Unlike the ban treaty, the old US–Russian arms control agreements have the runs on the board in producing weapons reductions. So, at the abstract level, there might be a case for promoting one further round of US–Russian nuclear reductions (for example, perhaps to lower strategic nuclear warheads to 1,000 from the current level of 1,550). In practice, though, relations between Washington and Moscow are currently so chilly as to suggest that they’ll be struggling even to agree on an extension of the current New START Treaty before it expires in 2021.

Similarly, with Kim Jong-un’s unilateral moratorium on nuclear testing, it’s probably timely to push for final signature and ratification of the Comprehensive Nuclear Test Ban Treaty by the eight outstanding Annex 2 countries (those 44 ‘nuclear-capable’ states that have to sign and ratify before the treaty enters into force).
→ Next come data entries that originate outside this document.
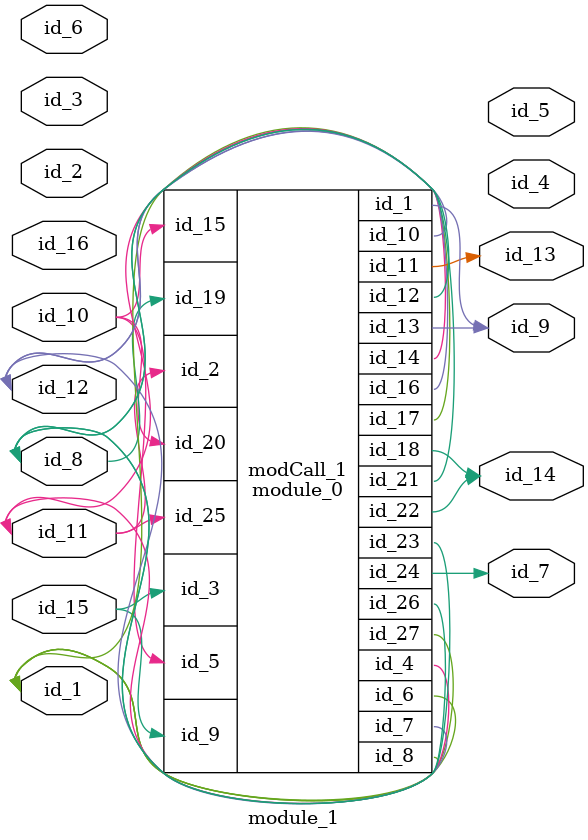
<source format=v>
module module_0 (
    id_1,
    id_2,
    id_3,
    id_4,
    id_5,
    id_6,
    id_7,
    id_8,
    id_9,
    id_10,
    id_11,
    id_12,
    id_13,
    id_14,
    id_15,
    id_16,
    id_17,
    id_18,
    id_19,
    id_20,
    id_21,
    id_22,
    id_23,
    id_24,
    id_25,
    id_26,
    id_27
);
  inout wire id_27;
  inout wire id_26;
  input wire id_25;
  output wire id_24;
  output wire id_23;
  output wire id_22;
  output wire id_21;
  input wire id_20;
  input wire id_19;
  output wire id_18;
  output wire id_17;
  inout wire id_16;
  input wire id_15;
  inout wire id_14;
  output wire id_13;
  output wire id_12;
  output wire id_11;
  output wire id_10;
  input wire id_9;
  inout wire id_8;
  inout wire id_7;
  inout wire id_6;
  input wire id_5;
  inout wire id_4;
  input wire id_3;
  input wire id_2;
  output wire id_1;
  wire id_28;
endmodule
module module_1 (
    id_1,
    id_2,
    id_3,
    id_4,
    id_5,
    id_6,
    id_7,
    id_8,
    id_9,
    id_10,
    id_11,
    id_12,
    id_13,
    id_14,
    id_15,
    id_16
);
  input wire id_16;
  input wire id_15;
  output wire id_14;
  output wire id_13;
  inout wire id_12;
  inout wire id_11;
  input wire id_10;
  output wire id_9;
  inout wire id_8;
  output wire id_7;
  module_0 modCall_1 (
      id_9,
      id_11,
      id_15,
      id_11,
      id_10,
      id_1,
      id_12,
      id_1,
      id_15,
      id_12,
      id_13,
      id_8,
      id_9,
      id_11,
      id_10,
      id_12,
      id_1,
      id_14,
      id_8,
      id_10,
      id_8,
      id_14,
      id_8,
      id_7,
      id_11,
      id_8,
      id_1
  );
  input wire id_6;
  output wire id_5;
  output wire id_4;
  input wire id_3;
  input wire id_2;
  inout wire id_1;
  wire id_17;
  tri  id_18 = id_18 - id_6;
endmodule

</source>
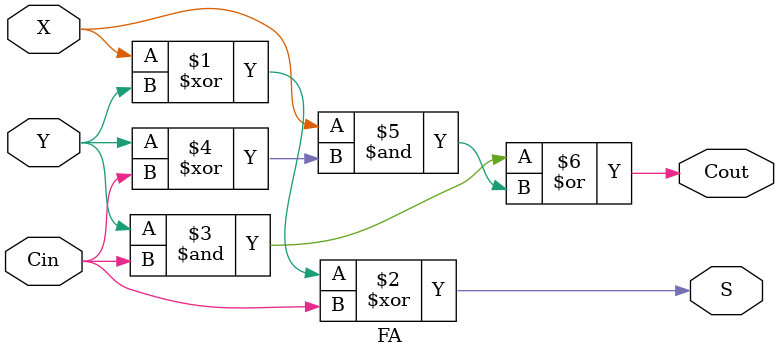
<source format=v>
module FA(Cin,X,Y,S,Cout);
input Cin,X,Y;
output Cout,S;
assign S = X^Y^Cin;
assign Cout = Y&Cin | X&(Y^Cin);
endmodule
</source>
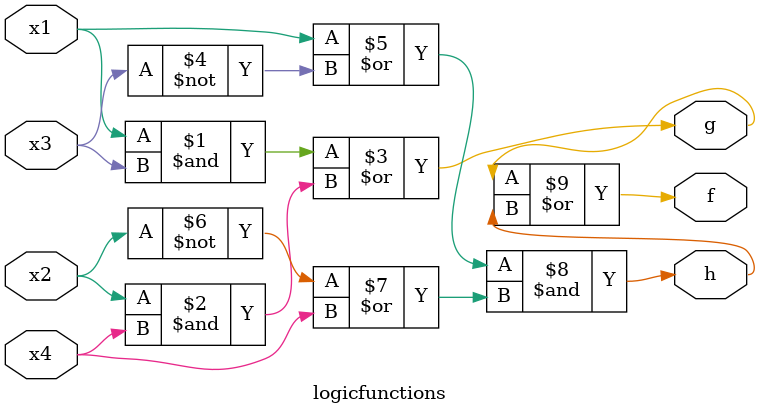
<source format=v>
module logicfunctions (
  input wire x1, x2, x3, x4,
  output wire g, h, f
);

  assign g = x1 & x3 | x2 & x4;
  assign h = (x1 | ~x3) & (~x2 | x4);
  assign f = g | h;
endmodule



</source>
Three of the eight—North Korea, India and Pakistan—haven’t yet signed; the other five (China, Egypt, Iran, Israel and the US) have signed but not ratified. If North Korea were to sign, pressure would grow on the South Asian countries to do the same.

The hard yards

Still, strengthening the nuclear order requires much more than US and Russian recommitment to existing arms control agreements. Even if there’s such goodwill, the world needs to encourage better engagement in the nuclear ordering project by the other nuclear players. And, with Asia’s rise, we should be expecting Asian nuclear weapon states to start bringing more to the table—if not more substantive warhead reductions, then certainly more agreements to enhance overall nuclear stability and improve crisis management.
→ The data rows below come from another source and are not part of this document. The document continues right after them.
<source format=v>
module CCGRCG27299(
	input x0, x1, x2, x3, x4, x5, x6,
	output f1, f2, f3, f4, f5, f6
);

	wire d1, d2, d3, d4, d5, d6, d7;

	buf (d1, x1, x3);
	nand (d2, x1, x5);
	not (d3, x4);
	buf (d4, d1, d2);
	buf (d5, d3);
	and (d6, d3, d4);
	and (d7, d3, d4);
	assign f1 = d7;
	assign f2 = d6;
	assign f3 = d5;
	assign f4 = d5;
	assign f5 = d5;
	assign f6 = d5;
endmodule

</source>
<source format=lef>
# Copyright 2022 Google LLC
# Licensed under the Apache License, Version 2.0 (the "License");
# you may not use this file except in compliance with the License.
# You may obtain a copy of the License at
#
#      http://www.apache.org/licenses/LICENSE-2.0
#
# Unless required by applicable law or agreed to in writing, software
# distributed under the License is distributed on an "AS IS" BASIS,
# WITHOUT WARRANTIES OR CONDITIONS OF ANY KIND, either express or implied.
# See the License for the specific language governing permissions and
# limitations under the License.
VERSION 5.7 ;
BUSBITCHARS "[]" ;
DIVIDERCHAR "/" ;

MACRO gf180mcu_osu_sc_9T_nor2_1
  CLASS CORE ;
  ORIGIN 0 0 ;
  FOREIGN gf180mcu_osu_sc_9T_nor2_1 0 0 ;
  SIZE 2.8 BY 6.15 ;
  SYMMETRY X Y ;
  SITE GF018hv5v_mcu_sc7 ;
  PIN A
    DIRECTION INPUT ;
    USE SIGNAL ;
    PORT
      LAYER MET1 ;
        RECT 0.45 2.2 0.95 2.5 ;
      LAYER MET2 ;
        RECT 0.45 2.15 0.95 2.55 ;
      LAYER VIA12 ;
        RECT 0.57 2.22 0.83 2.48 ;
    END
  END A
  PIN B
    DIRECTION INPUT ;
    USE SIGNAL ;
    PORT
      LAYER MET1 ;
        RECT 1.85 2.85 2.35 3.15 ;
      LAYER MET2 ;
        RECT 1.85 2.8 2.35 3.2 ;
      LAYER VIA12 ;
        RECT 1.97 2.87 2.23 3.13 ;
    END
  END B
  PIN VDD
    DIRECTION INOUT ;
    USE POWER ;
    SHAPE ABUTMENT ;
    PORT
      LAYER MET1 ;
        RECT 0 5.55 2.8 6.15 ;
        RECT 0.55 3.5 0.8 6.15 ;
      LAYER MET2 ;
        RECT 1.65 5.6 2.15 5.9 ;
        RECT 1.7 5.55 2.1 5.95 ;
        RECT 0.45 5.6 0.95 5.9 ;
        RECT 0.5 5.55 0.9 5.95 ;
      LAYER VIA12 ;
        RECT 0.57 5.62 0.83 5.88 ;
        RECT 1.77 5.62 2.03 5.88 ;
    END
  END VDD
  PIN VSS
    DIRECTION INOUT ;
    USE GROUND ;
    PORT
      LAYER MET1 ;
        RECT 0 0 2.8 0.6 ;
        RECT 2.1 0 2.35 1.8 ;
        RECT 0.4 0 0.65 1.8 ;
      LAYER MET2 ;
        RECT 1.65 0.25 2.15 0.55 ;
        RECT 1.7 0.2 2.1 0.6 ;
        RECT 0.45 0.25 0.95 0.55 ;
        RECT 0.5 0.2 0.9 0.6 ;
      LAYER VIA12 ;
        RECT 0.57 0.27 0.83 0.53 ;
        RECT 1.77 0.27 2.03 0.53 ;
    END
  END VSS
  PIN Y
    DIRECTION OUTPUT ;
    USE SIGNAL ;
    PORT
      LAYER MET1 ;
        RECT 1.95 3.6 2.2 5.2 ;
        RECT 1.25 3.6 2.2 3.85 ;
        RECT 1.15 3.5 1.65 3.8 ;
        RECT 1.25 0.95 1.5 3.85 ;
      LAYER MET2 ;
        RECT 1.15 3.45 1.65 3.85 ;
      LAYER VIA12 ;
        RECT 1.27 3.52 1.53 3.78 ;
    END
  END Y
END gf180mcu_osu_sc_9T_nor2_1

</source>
The immediate need, of course, concerns North Korea. We don’t know exactly how close North Korea is to having a fully capable thermonuclear-tipped ICBM. We do know that it’s closer than we’d like it to be, which is why Kim’s moratorium on nuclear testing and ICBM launches is important. Nuclear weapons are—because of their destructive power—great equalisers. The world has watched ‘the bomb’ slowly spread from superpowers to great powers, and subsequently to regional rivals. But the existence of nuclear-tipped ICBMs in the hands of a regime with little equity in the current global order would be deeply unsettling.
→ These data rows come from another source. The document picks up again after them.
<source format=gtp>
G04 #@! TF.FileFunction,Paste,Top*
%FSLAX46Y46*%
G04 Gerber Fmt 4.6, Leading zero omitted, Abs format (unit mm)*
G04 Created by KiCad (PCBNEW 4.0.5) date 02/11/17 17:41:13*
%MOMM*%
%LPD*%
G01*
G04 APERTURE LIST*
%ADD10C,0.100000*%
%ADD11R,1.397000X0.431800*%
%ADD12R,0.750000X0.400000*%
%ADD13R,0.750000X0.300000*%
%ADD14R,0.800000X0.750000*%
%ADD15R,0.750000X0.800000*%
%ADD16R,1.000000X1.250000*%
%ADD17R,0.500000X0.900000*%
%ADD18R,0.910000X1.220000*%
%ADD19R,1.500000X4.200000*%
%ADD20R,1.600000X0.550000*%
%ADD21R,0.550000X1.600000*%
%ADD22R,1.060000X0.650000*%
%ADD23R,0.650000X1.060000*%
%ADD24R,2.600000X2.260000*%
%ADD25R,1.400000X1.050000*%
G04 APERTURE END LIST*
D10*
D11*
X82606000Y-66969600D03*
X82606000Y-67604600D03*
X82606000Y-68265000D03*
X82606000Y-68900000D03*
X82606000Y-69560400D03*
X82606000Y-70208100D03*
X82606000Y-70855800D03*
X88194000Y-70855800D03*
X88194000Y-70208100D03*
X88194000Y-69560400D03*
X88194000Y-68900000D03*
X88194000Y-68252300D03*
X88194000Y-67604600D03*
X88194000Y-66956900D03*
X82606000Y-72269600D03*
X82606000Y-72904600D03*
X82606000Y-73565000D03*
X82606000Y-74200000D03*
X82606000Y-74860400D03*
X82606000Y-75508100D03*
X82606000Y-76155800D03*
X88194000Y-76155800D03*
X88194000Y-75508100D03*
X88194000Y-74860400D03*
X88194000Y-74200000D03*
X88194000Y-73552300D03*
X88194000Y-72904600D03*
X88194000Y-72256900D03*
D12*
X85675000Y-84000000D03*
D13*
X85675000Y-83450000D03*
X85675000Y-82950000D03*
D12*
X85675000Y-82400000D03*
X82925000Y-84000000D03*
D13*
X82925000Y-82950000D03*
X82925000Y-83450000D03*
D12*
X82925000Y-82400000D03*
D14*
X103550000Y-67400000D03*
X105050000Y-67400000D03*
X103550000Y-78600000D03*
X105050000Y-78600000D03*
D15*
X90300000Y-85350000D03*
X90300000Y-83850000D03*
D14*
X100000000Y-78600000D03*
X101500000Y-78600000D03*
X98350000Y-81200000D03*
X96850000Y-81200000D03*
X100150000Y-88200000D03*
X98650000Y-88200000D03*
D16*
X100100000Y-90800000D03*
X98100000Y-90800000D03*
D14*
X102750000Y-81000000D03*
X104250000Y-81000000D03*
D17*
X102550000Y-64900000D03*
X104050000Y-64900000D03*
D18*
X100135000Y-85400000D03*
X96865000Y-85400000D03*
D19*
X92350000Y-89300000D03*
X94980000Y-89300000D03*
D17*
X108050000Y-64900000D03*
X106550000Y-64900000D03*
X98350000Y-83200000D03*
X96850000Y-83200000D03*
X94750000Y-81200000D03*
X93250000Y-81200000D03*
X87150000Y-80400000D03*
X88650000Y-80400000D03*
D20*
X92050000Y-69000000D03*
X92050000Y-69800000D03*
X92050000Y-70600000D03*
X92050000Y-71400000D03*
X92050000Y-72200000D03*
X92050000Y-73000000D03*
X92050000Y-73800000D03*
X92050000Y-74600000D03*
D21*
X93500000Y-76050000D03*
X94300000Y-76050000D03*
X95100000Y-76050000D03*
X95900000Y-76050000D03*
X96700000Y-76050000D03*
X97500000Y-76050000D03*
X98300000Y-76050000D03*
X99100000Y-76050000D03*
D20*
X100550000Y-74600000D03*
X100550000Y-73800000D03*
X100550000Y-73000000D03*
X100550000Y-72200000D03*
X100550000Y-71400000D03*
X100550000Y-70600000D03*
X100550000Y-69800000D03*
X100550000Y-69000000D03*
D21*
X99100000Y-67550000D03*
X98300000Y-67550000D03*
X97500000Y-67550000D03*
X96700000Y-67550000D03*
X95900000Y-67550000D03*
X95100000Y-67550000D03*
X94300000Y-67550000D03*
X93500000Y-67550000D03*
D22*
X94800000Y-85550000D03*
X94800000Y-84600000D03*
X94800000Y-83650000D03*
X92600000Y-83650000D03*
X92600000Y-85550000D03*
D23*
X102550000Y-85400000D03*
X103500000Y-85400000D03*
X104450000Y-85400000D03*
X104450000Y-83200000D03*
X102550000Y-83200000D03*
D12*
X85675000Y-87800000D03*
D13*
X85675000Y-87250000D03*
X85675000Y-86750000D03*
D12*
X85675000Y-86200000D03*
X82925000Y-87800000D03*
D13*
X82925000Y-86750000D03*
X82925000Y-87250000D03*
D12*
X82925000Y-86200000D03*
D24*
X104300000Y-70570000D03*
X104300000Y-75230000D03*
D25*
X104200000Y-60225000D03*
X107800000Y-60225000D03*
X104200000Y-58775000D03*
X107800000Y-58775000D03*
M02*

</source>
A full-court press is probably going to be needed to roll back North Korea’s nuclear program. So it’s an important early test of what the emerging Asian great powers—such as China and India—might bring to the table.

Breaking the rules

Australia’s long been an important advocate of a range of nuclear ordering agreements, but we shouldn’t take for granted that a stronger order is the inevitable product of today’s nuclear uncertainties. A new period of nuclear disorder might lie in front of us. Not only might nuclear arms control founder at the bilateral level between the US and Russia, the NPT itself—the treaty underpinning the managed system of abstinence—might collapse. As the Trump administration’s Nuclear Posture Review observed, we live in a world of geopolitical and technological uncertainty. One of those geopolitical uncertainties involves the possibility of a ‘proliferation cascade’—a period of rapid, successive, nuclear proliferation by states already well equipped to head down that path.

Australia, like the bulk of the world’s states, last chose its nuclear ‘identity’ in the early 1970s, when we signed and ratified the NPT and put aside our own underdeveloped indigenous weapons program. Compared to some other countries, Australia isn’t a repentant state. Still, when we ratified the NPT only the P5 countries had nuclear weapons. That number is now nine. Would Australian nuclear identity flip in a world that included almost double that number of nuclear weapon states? Not automatically, no. Sheer numbers aren’t a sufficiently compelling strategic driver. But some current status quo powers might proliferate—as a result of the perceived weakening, or overt withdrawal, of US extended nuclear deterrence, coupled with a simultaneous sense of escalated threat from an authoritarian, nuclear-armed, regional hegemonic power.

Those factors might well incite a deeply divisive debate in Australia about whether—and how—the country might appropriately respond to a sharp deterioration in our strategic environment. In our back pocket, we probably need a plan for strategic survival in a more competitive and disordered nuclear world.